Plate 87, figure 9 represents a fragment of a large tergite with traces of the Pterygotus ornamentation. This can be referred to P. prolificus with some certainty.

Characteristic telsons of Pterygotus [pl. 87, fig. 5, 7] are not infrequent at Schenectady and Duanesburg. A very different type is represented by plate 87, figure 8. It exhibits a peculiar ornamentation, consisting of small groups of tubercles on low nodes arranged in subconcentric lines; the other side was smooth. The serration of the margin is very distinct and shows by its direction that the small incision on the longer side is the middle of the posterior margin of the telson and is a faint beginning of the bilobation characteristic of Erettopterus.

Plate 87, figure 6 illustrates a form of fragments met with repeatedly in the beds at Schenectady, and quite obviously a last postabdominal segment best comparable to that of a Pterygotus.

Finally, these black shales also contain small patches of integument which retain the surface sculpture in a preservation surpassing any hitherto observed in our eurypterid-bearing rocks. Some of these patches [see pl. 86, fig. 11–15] are clearly referable to Pterygotus.[1]

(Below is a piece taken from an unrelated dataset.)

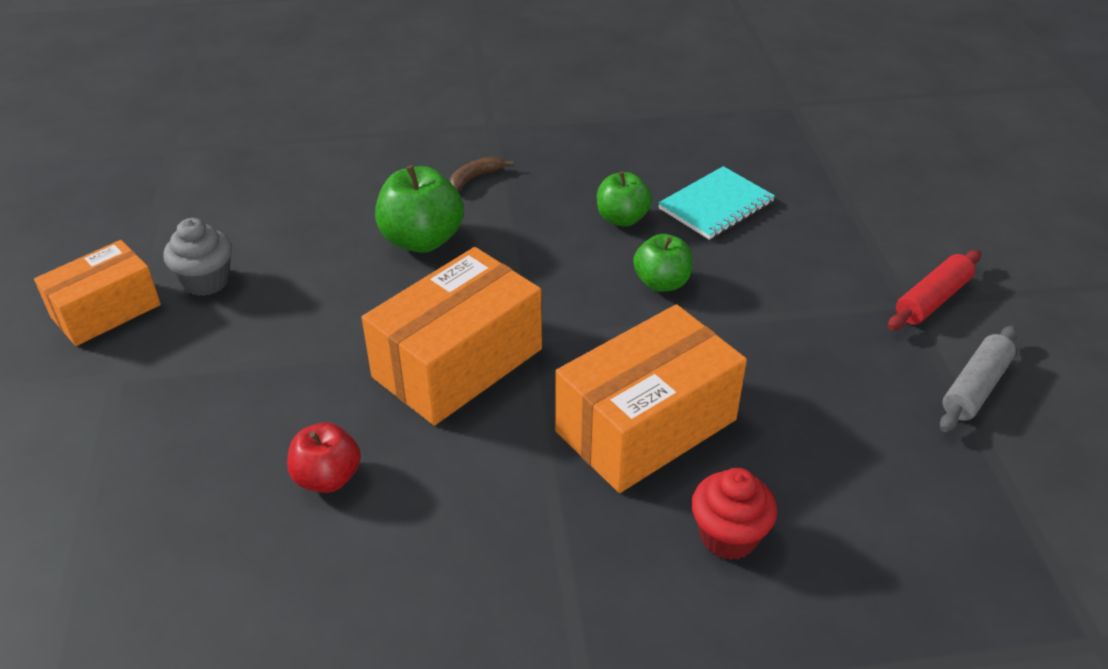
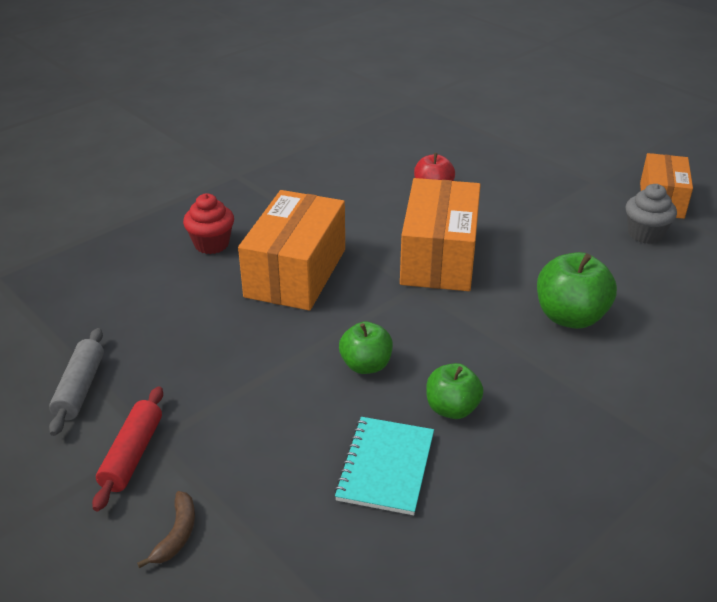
camera: 145 degrees right, 5 degrees down
(474, 178) = (614, 388): brown banana -> brown banana (177, 534)

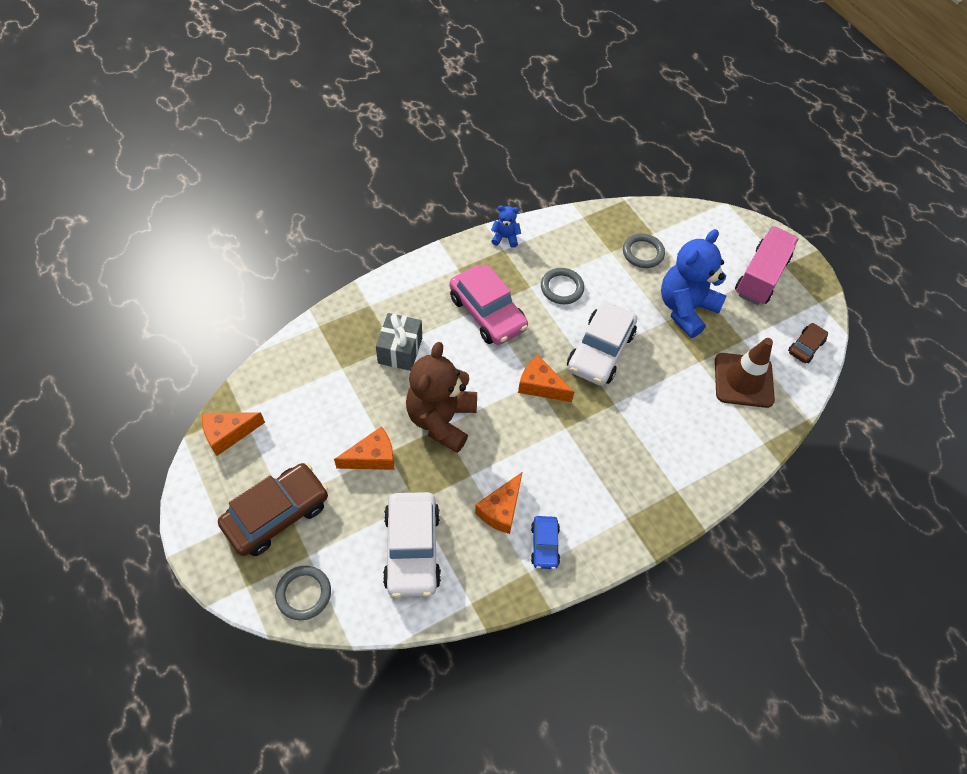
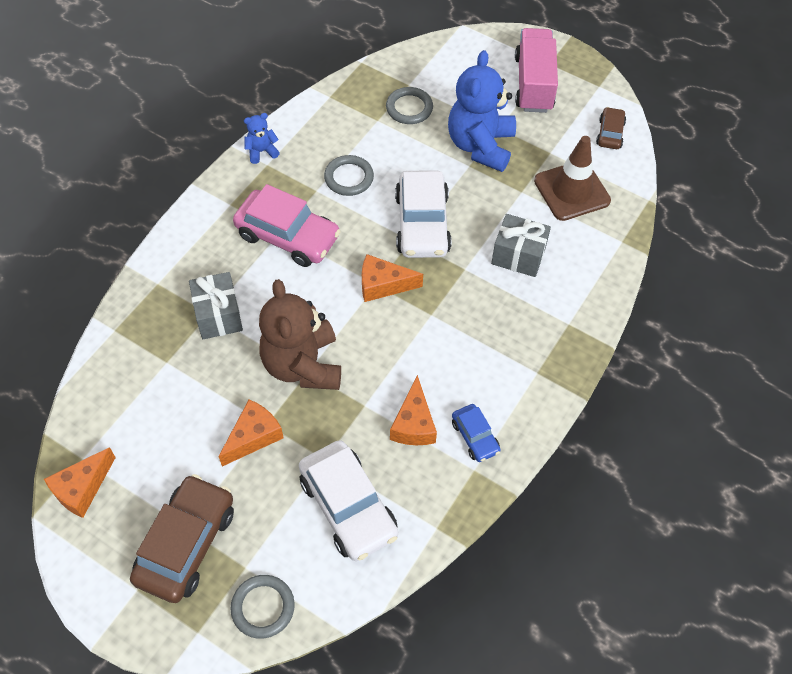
camera: 25 degrees left, 0 degrees up
(666, 413) = (518, 255): none -> grey gift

  1. Disjecta membra from the Frankfort shale, not referable to any genus.
    Besides the few parts of the integument referred in the preceding descriptions to genera known from the Upper Siluric and Devonic, a considerable number of fragments have been found which cannot be placed with any degree of certainty with any of the genera; some are of noncommittal character, while others differ so strikingly from all later forms that they undoubtedly represent new types of greater than specific rank and must await future discoveries of more complete material, for description. We merely figure these here to indicate the richness of this new eurypterid fauna.
    Plate 86, figure 18, is a coxa, possibly belonging to Pterygotus; plate 84, figure 17, the greater part of a broad, rapidly contracting abdomen, possibly belonging to Eusarcus, and plate 84, figure 19, a long, extremely slender, distinctly striated spine, suggesting Dolichopterus and Stylonurus.
    Most indicative of the great diversity of forms occurring in the Frankfort beds are the well preserved patches of integument found in the black shale. Some of these have been mentioned in connection with the genera Eurypterus and Pterygotus. We figure here several patches bearing the ornamentation described of Eusarcus, Echinognathus and Megalograptus and exhibiting some variations [pl. 84, fig. 13–16]. Another style of ornamentation is represented by figure 8 of plate 83. This consists of extremely fine, very closely and evenly arranged tubercles. The patch of integument, reproduced in plate 85, figure 8, shows a mass of densely set, short, sharp spines and that shown in plate 85, figure 7, a profusion of long slender spines. Plate 85, figure 10, is a part of a supposed leg segment with a strange pattern of parallel raised lines connected by another set of shorter parallel oblique lines.